THERE ARE MORE FATAL BOATING ACCIDENTS ON HARBOUR & RIVER BARS THAN ANYWHERE ELSE !
TAKE EXTREME CARE IN DECIDING WHETHER OR NOT TO CROSS A BAR.
A bar is an underwater sand hill at the entrance to any river or harbour mouth, formed by silt carried down river and deposited just outside the entrance. This uneven shallow area causes waves to become steep and dramatically increase in height. This effect is made much worse with an outgoing current flowing against an on-shore wind, causing waves to break in an unpredictable pattern.
A bar with any breaking seas (white water) across the channel should not be crossed (either in or out) in an open boat.

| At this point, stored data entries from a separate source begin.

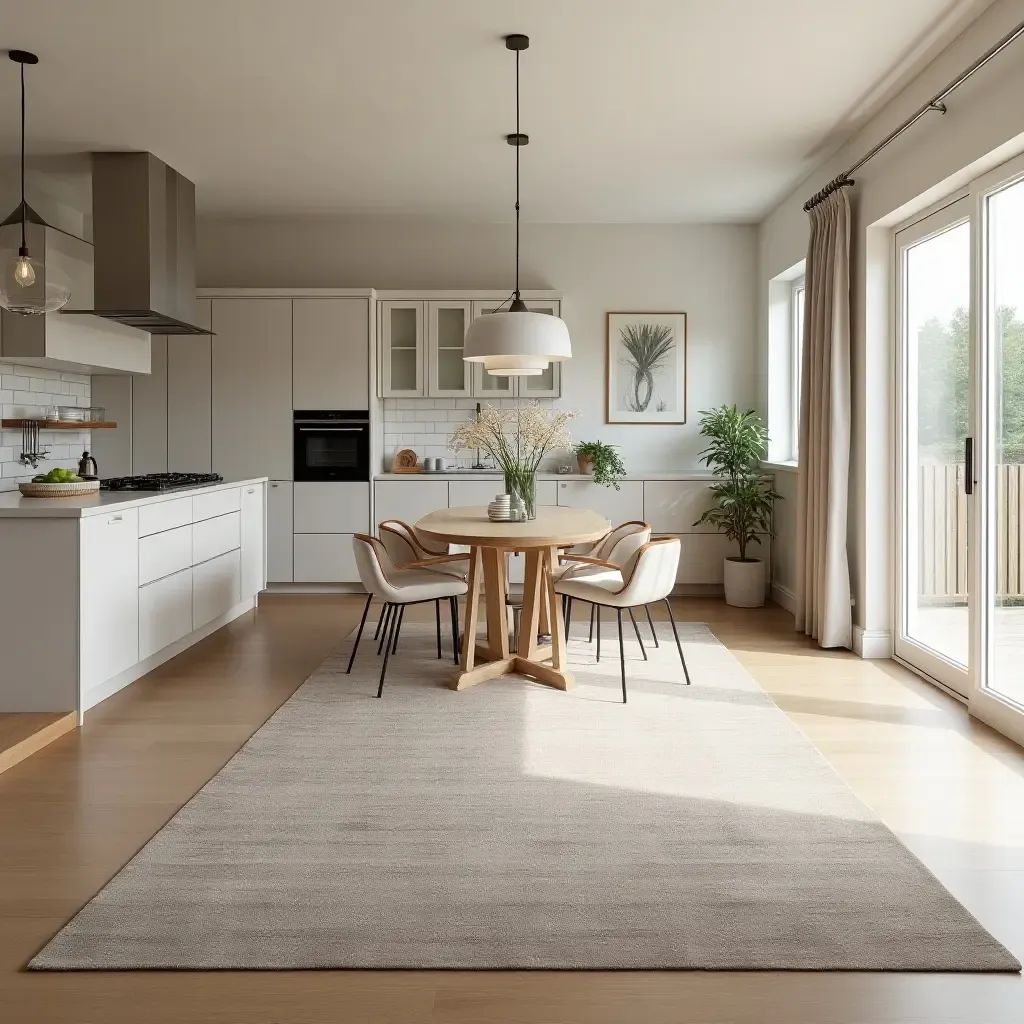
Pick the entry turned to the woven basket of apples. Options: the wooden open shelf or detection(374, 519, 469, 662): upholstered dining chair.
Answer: the wooden open shelf

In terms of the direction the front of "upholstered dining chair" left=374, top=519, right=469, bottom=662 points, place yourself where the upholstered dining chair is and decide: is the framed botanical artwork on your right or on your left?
on your left

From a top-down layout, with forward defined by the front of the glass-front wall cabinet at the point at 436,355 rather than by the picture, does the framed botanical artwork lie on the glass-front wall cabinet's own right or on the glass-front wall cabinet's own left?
on the glass-front wall cabinet's own left

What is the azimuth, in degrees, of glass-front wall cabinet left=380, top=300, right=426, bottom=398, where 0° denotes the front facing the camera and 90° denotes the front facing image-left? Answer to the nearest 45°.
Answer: approximately 0°
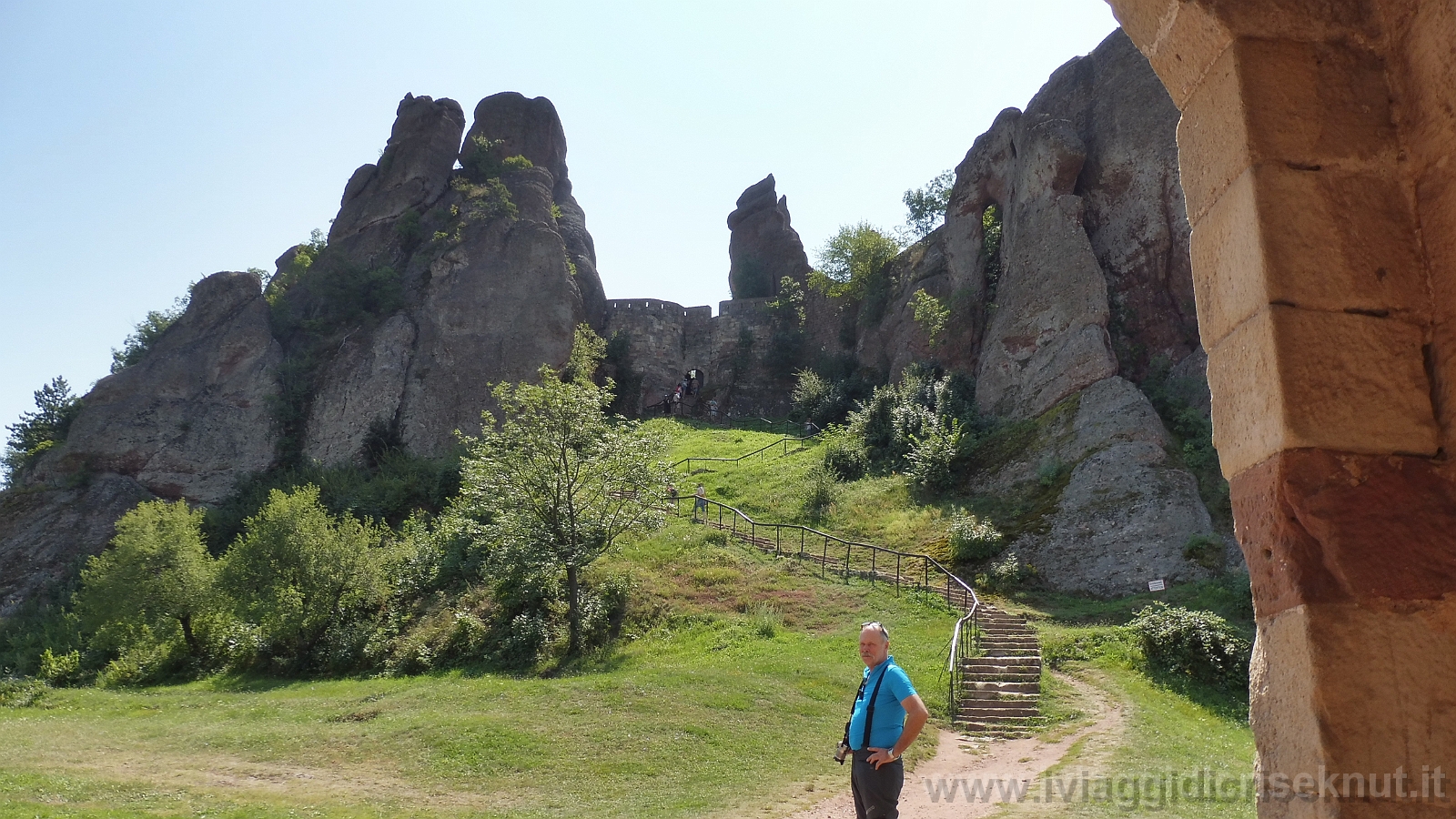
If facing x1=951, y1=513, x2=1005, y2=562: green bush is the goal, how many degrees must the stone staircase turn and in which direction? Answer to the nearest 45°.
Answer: approximately 180°

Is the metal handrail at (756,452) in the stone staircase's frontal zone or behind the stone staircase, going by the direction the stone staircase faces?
behind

Always ask a responsible and experienced person with local knowledge such as the local Harbour Master or Coastguard for details about the bar, such as where the channel is and how best to negoitiate the bar. The safest channel across a bar constantly changes depending on tide, weather conditions and movement of the silt that forms the bar.
VITAL ACTIONS FOR CROSSING BARS
Observe the bar for some time (at least 15 minute ). Do not attempt to cross the bar if your vessel cannot cope with the largest wave you have seen. If there is any white water across the channel do not attempt to cross the bar.
Get an up-to-date weather forecast. Do not go out over a bar if the weather is forecast to get worse. It may become unsafe to return!. Beware of a ‘Sea Breeze’ (an on-shore wind in the afternoon) that may pick up suddenly, making conditions on the bar dangerous.
– Get experienced local knowledge and advice.
– Communicate with a responsible person by VHF radio immediately before and after crossing
– Cross at slack water (high tide or just before)
– Everyone must wear a life jacket, securely fastened.
-Close any hatches, keep weights low and all gear stowed securely.
– Going out – cross quickly but safely.
– Coming in – keep boat speed the same as the wave speed, and stay on the back of a wave keeping a sharp look-out astern.
– Avoid turning back once committed to an approach. You could get caught side-on.
Don’t gamble with your life, or the lives of others. If it looks dangerous to cross, wait for the conditions to change. Do your boating within the river, or if you are already out at sea, find a safe harbour or anchorage and wait for conditions to improve.